Dialogue exactly the same as in My Fair Lady, for the most part. Higgins here seems slightly less slimy, the ending slightly less foul than in the musical, but maybe that’s expectations talking. I suppose I enjoyed the musical more for the color cinematography and the songs; this version’s improved Higgins and more convincing/less glamorous Eliza wasn’t enough to tip the scales. Both versions could stand to lose Eliza’s drunk father.

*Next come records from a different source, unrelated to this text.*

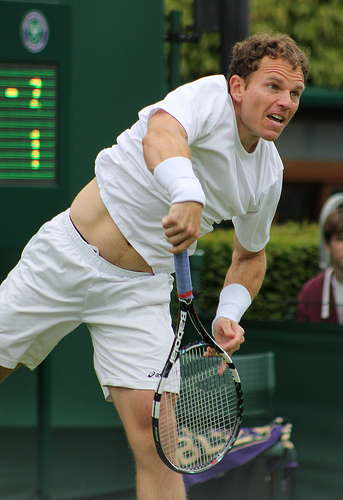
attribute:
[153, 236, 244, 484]
racquet — name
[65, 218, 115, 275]
band — elastic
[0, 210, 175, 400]
shorts — white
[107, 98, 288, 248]
shirt —  SHORT 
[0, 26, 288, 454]
man —  HOLDING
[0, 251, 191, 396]
shorts — PANTS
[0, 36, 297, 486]
man — WEARING,  CLOTHING ,  WEARING,  forhead, wrinkles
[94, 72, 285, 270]
shirt —  WHITE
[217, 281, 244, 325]
band —  ARM, WHITE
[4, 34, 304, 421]
man —  playing, WEARING, SLEEVED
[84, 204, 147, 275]
belly — BUTTON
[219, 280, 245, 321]
band —  ARM 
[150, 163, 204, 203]
band —  ARM 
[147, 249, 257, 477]
racket — tennis, blue 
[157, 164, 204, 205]
wrist — man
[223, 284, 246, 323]
wrist — man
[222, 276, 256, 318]
sweatbands — white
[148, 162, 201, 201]
sweatbands — white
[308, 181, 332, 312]
person —  watching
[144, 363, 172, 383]
logo — Asics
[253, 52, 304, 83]
forhead — wrinkles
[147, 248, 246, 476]
racket — tennis,  blue, black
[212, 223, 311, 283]
hedges — green, row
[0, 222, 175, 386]
shorts — white,   WHITE, tennis, black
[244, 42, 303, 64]
hair — curly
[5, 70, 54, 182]
scoreboard — behind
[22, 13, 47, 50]
logo —  over 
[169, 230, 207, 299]
handle — blue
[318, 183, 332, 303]
person — watching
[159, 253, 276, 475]
racket — white, black, tennis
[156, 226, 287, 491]
racket — tennis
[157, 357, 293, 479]
strings — white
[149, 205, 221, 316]
handle — purple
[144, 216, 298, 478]
racket — tennis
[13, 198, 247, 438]
shorts — white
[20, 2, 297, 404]
player — tennis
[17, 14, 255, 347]
player — tennis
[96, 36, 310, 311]
shirt — white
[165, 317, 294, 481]
chair — green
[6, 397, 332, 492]
court — tennis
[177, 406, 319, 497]
towel — purple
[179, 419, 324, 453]
lettering — gold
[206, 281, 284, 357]
wristbands — white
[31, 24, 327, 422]
player — tennis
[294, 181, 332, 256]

Higgins here is Leslie Howard (49th Parallel), his pointless linguist friend Col. Pickering is stage actor Scott Sunderland and Eliza is Wendy Hiller (star of I Know Where I’m Going! and Major Barbara). G. Bernard Shaw adapted his own play for the movie, chose Wendy Hiller, and wanted Charles Laughton as Higgins. The two movie versions have the same cinematographer! Harry Stradling also shot Guys and Dolls, Johnny Guitar, The Pirate, Thrill of a Romance and a handful of Hitchcocks.
D. Ehrenstein:
Shaw, who saw film as the ideal medium for the piece, claims he never intended a romantic hookup for Higgins and Eliza. He even wrote a prose addendum to the script in which Eliza married and set up a flower shop, her antagonism toward Higgins continuing unabated. But he never wrote this epilogue as dialogue, and productions of Pygmalion, this film included, have always seen fit to end things on an upbeat note with a tantalizing hint of a budding love affair between master and pupil.